Goal: Put every line of the records below into a Markdown table with the columns Row and Line. Number the rows in order, skip blank lines, and leave the pictures out.

[A series of records]
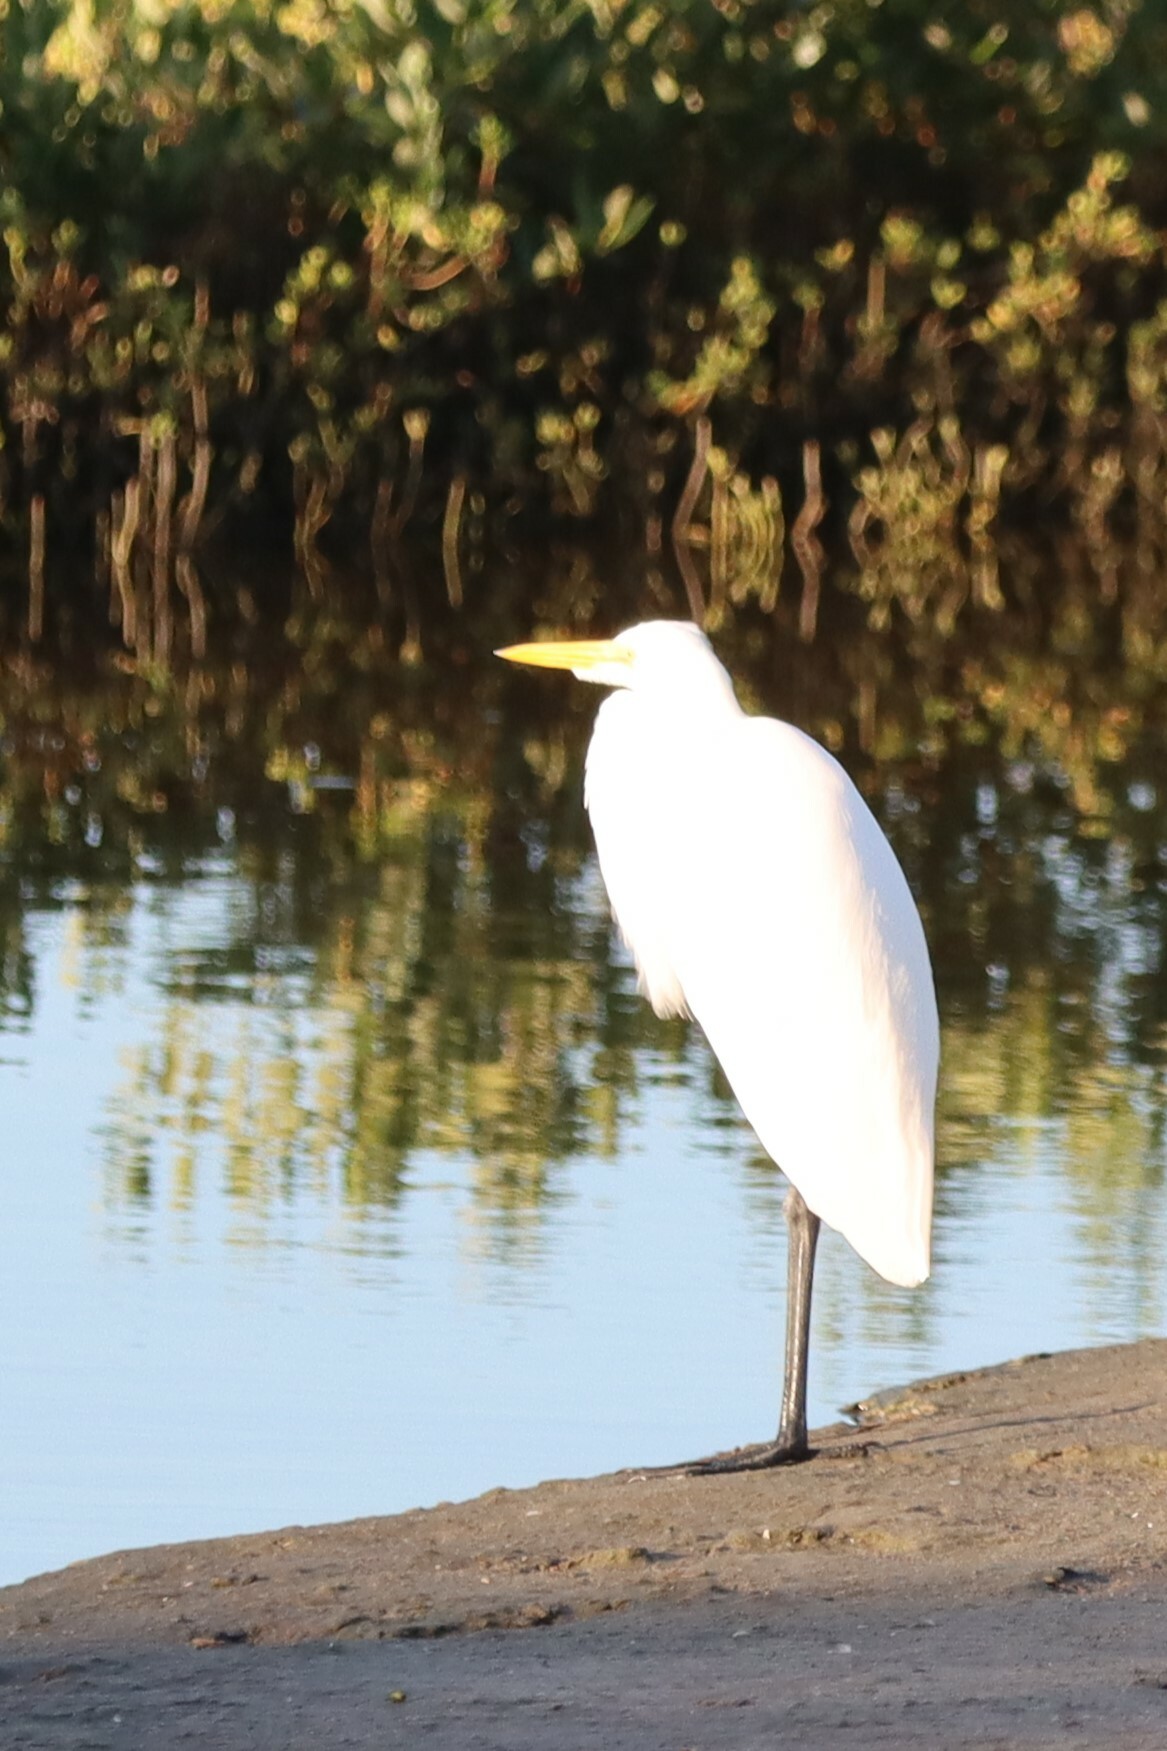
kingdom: Animalia
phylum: Chordata
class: Aves
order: Pelecaniformes
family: Ardeidae
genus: Ardea
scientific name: Ardea alba
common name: Great egret
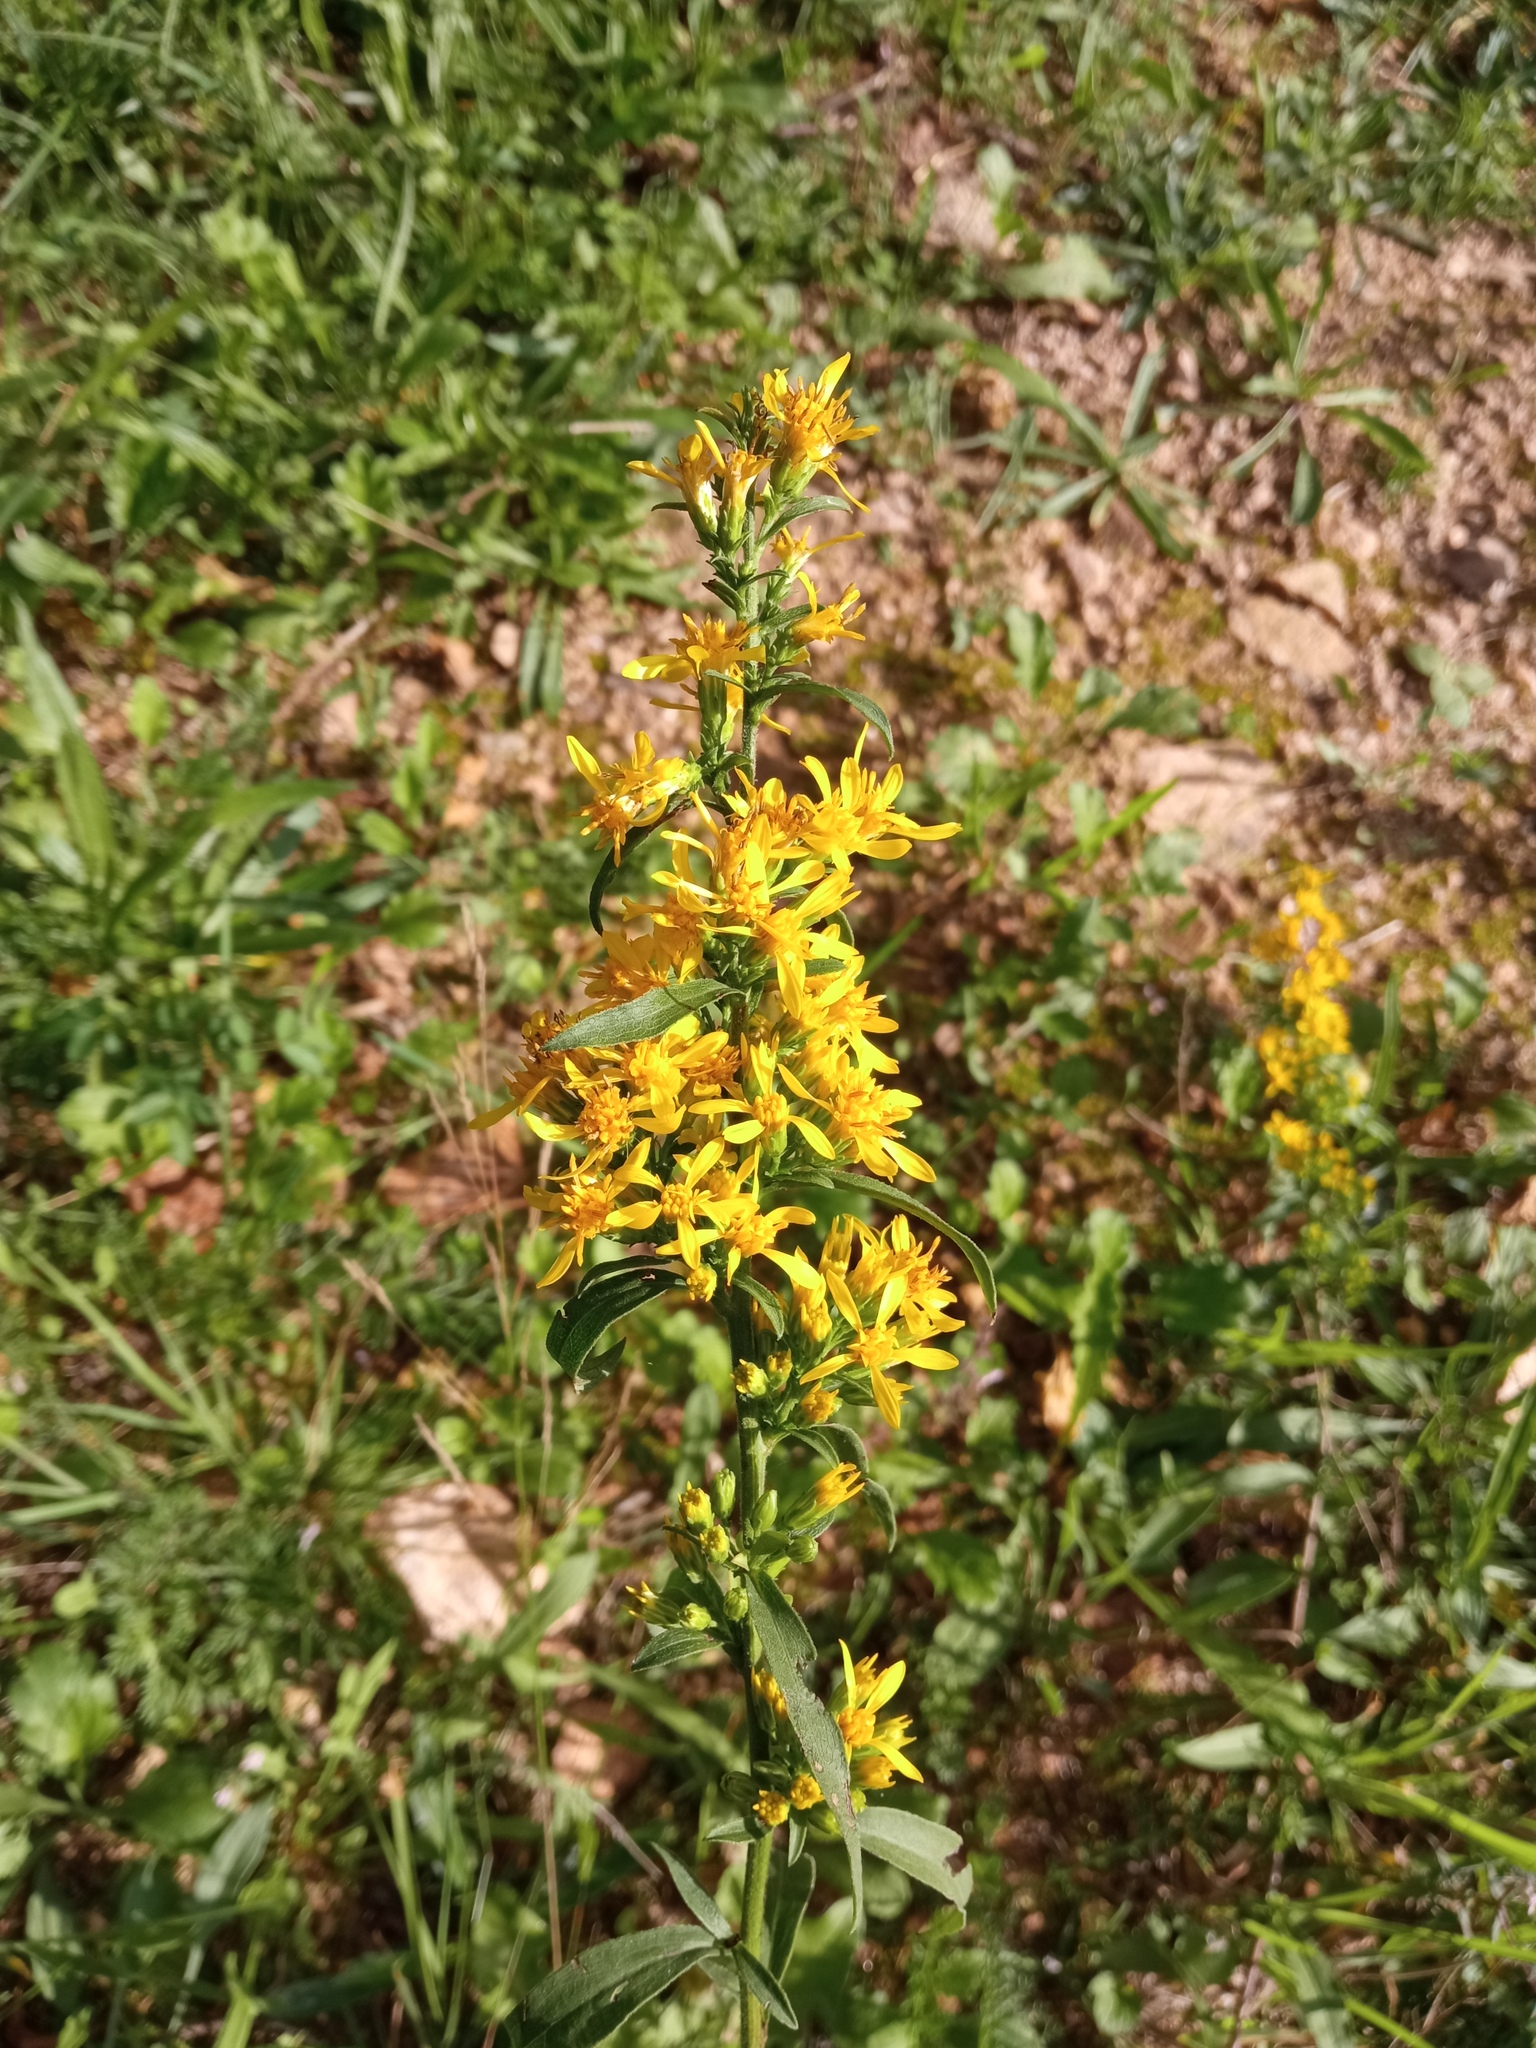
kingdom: Plantae
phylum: Tracheophyta
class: Magnoliopsida
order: Asterales
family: Asteraceae
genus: Solidago
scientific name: Solidago virgaurea
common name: Goldenrod
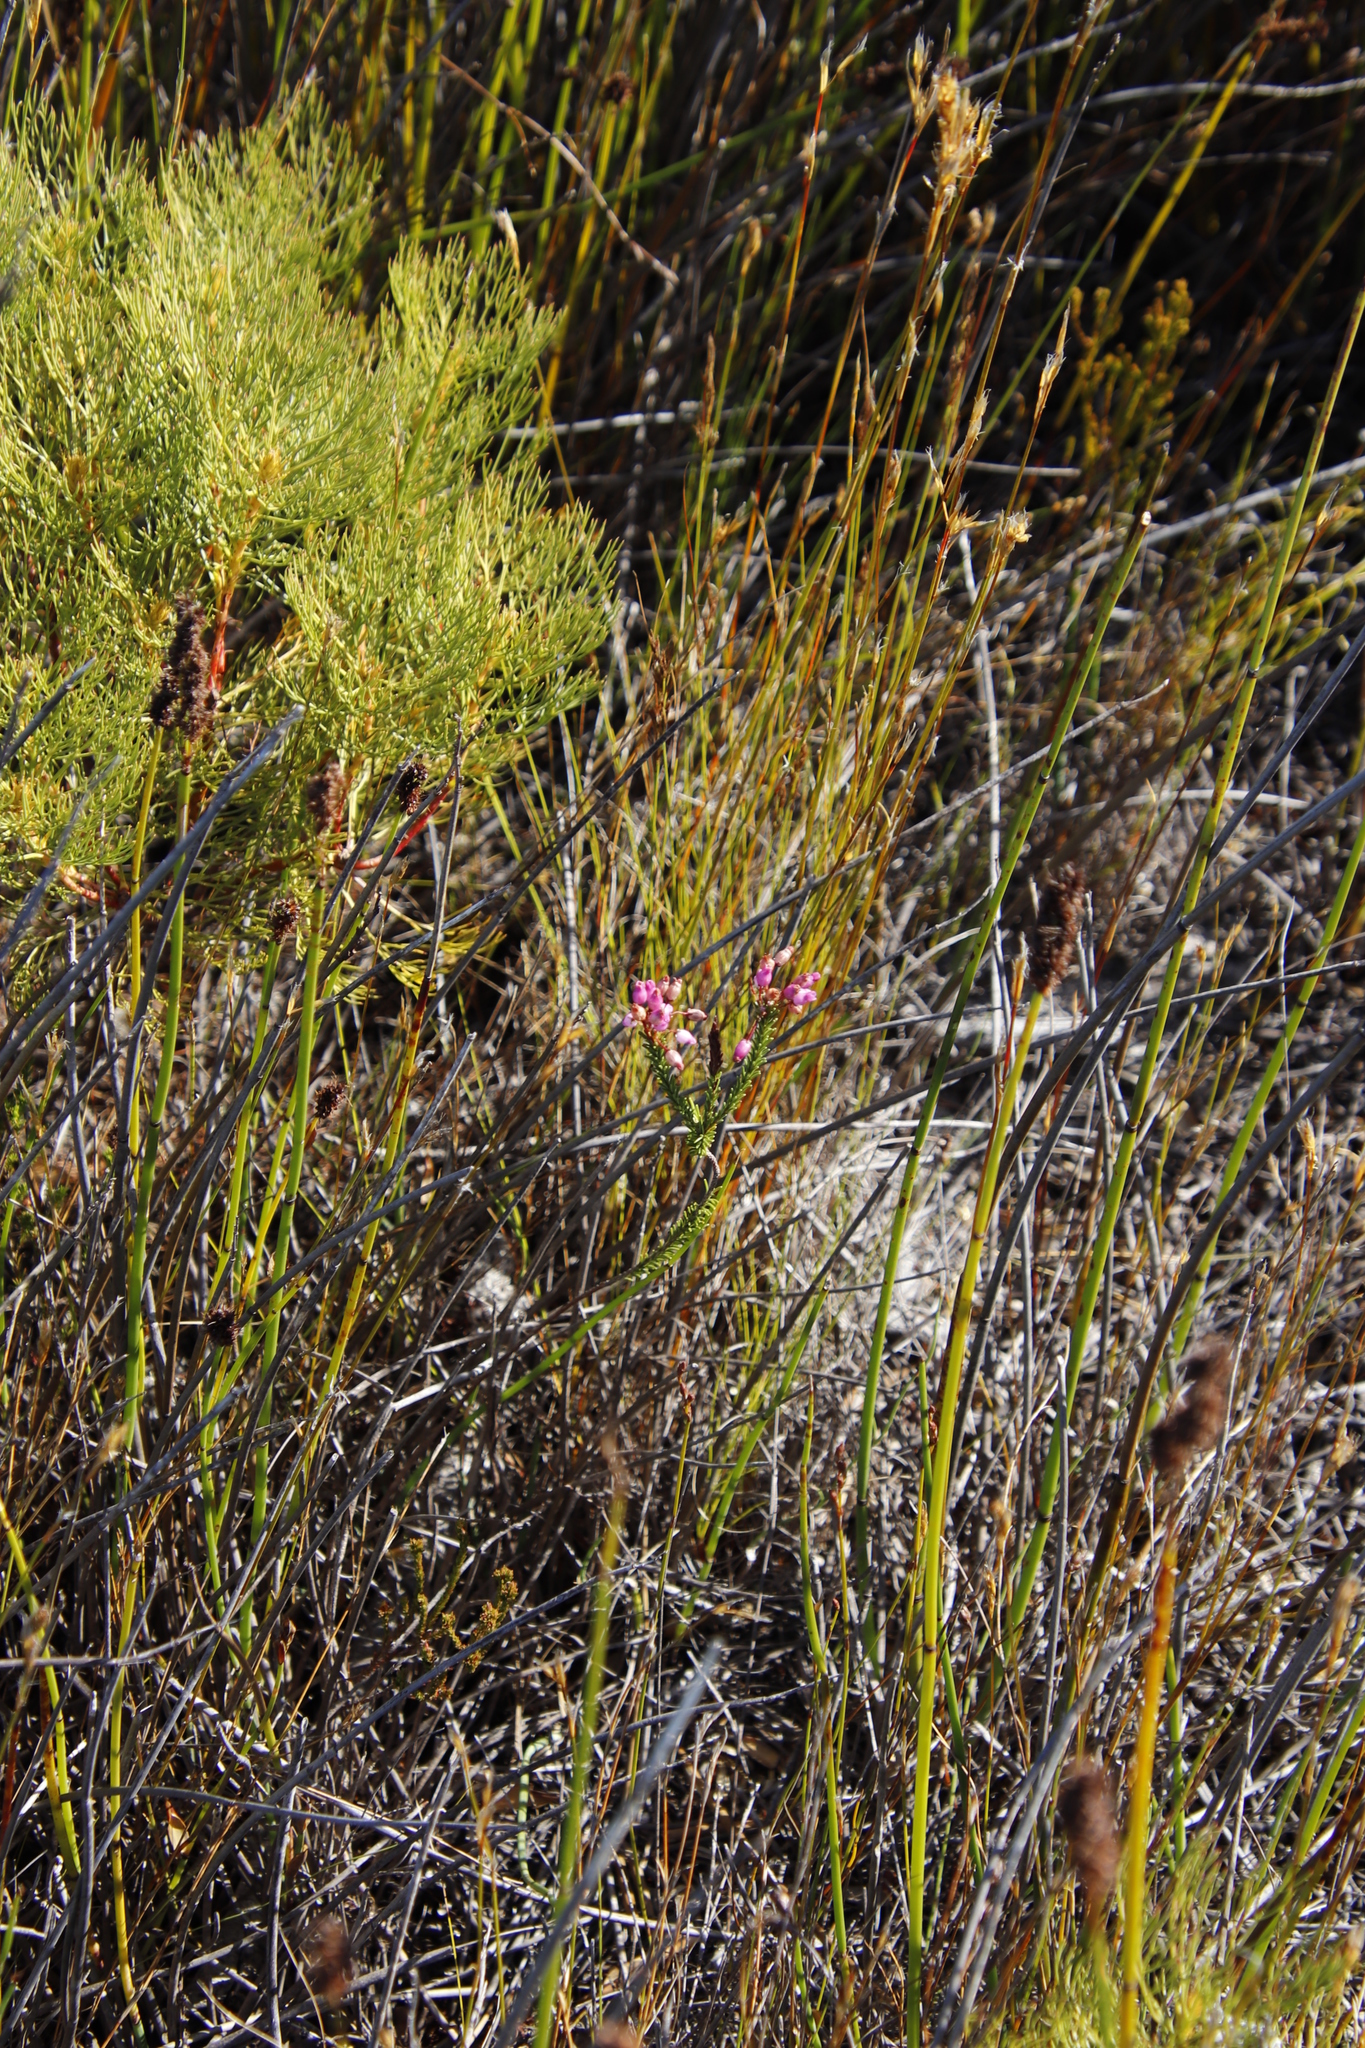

Solution:
| Row | Line |
|---|---|
| 1 | kingdom: Animalia |
| 2 | phylum: Chordata |
| 3 | class: Aves |
| 4 | order: Pelecaniformes |
| 5 | family: Ardeidae |
| 6 | genus: Ardea |
| 7 | scientific name: Ardea alba |
| 8 | common name: Great egret |
| 9 | kingdom: Plantae |
| 10 | phylum: Tracheophyta |
| 11 | class: Magnoliopsida |
| 12 | order: Asterales |
| 13 | family: Asteraceae |
| 14 | genus: Solidago |
| 15 | scientific name: Solidago virgaurea |
| 16 | common name: Goldenrod |